RASSEGNA STAMPA DEL 9 SETTEMBRE 2023 – CORRIERE DELLO SPORT
di Vito Di Noi
Ipotesi tridente già a partire dal match contro il Picerno in programma lunedì sera: è questa l’idea che stuzzica, e non poco, Capuano. Il Taranto, nel secondo tempo del derby contro il Foggia, è sceso in campo con questa impostazione, per sommi capi a trazione anteriore, senza, però, soffrire particolarmente nelle retrovie.

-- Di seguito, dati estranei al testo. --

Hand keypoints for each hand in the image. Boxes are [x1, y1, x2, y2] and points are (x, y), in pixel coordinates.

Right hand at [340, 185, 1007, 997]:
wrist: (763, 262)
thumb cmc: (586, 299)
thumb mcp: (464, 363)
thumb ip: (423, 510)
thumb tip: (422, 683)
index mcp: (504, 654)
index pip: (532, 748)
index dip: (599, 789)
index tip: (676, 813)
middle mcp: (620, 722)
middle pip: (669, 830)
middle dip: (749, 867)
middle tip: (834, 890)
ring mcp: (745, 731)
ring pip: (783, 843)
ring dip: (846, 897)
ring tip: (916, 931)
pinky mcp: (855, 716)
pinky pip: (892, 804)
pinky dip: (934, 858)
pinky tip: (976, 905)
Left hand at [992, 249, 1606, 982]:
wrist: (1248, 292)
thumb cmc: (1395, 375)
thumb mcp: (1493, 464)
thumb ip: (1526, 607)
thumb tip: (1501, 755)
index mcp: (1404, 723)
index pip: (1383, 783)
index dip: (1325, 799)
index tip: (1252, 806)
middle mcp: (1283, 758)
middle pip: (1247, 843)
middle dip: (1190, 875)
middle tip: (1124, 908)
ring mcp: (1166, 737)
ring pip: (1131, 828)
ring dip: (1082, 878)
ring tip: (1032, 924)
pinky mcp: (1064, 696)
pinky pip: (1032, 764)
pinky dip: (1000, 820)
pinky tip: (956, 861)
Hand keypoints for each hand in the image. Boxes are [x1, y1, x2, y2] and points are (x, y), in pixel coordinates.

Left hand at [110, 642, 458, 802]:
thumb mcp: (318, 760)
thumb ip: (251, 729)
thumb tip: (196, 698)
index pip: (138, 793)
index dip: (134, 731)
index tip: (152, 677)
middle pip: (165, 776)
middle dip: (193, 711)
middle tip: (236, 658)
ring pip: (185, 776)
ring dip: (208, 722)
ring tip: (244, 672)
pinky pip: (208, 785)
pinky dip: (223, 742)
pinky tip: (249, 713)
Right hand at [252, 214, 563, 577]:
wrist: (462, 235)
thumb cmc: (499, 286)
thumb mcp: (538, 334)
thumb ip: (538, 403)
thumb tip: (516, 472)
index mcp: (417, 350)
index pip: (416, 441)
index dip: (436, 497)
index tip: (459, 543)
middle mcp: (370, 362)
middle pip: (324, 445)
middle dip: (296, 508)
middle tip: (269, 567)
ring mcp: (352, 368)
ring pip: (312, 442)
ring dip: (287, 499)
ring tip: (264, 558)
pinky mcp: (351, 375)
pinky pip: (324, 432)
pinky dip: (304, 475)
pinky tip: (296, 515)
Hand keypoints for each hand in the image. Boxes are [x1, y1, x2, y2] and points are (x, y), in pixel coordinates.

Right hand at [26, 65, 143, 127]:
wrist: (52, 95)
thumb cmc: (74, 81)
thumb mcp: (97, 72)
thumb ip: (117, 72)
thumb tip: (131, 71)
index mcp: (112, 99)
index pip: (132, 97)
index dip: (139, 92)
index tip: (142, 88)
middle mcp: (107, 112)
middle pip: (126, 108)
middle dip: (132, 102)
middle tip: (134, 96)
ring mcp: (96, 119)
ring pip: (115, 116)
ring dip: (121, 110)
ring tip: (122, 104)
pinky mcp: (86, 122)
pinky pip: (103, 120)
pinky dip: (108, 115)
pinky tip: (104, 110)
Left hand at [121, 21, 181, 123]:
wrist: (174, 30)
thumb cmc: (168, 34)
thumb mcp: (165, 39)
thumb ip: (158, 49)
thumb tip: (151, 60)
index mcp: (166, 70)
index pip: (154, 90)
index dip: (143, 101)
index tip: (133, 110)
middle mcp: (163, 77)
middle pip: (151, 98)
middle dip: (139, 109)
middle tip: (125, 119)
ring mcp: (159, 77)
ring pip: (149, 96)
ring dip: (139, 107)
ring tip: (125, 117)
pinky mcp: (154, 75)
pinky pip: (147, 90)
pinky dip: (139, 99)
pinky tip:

Ciò significa che, rispetto allo scorso anno, un primo passo in avanti è già stato compiuto: il Taranto, in passato schierato sempre e soltanto secondo i dettami del 3-5-2, può reggere anche una manovra più offensiva senza perdere l’equilibrio difensivo. Mossa che ha sorpreso anche gli addetti ai lavori perché, in ritardo o non in condizio-ne, messa in atto contro il Foggia, squadra dal pedigree importante e che, difficilmente, è riuscita a impensierire Vannucchi, ma più in generale la retroguardia a tinte rossoblù.
KANOUTE DALL’INIZIO. Alla luce di ciò, viene facile pensare che il Taranto, al Curcio, possa optare per il 3-4-3 sin dal primo minuto con l’inserimento di Kanoute sulla fascia destra e Bifulco dirottato dall’altra parte. Il minutaggio, che rimane un parametro di fondamentale importanza per tecnico e società, dovrebbe essere svolto con gli inserimenti dall’inizio di Heinz ed Enrici in retroguardia e Bonetti (o Fiorani) al posto di Zonta che non è ancora al meglio della forma. Ma non si esclude, seppur non sia propriamente al vaglio, l’opzione Kondaj sulla fascia destra (con Mastromonaco che inizierebbe dalla panchina).
Taranto, in ogni caso, che non deve più fronteggiare l’incubo della coperta corta come accadeva l’anno scorso.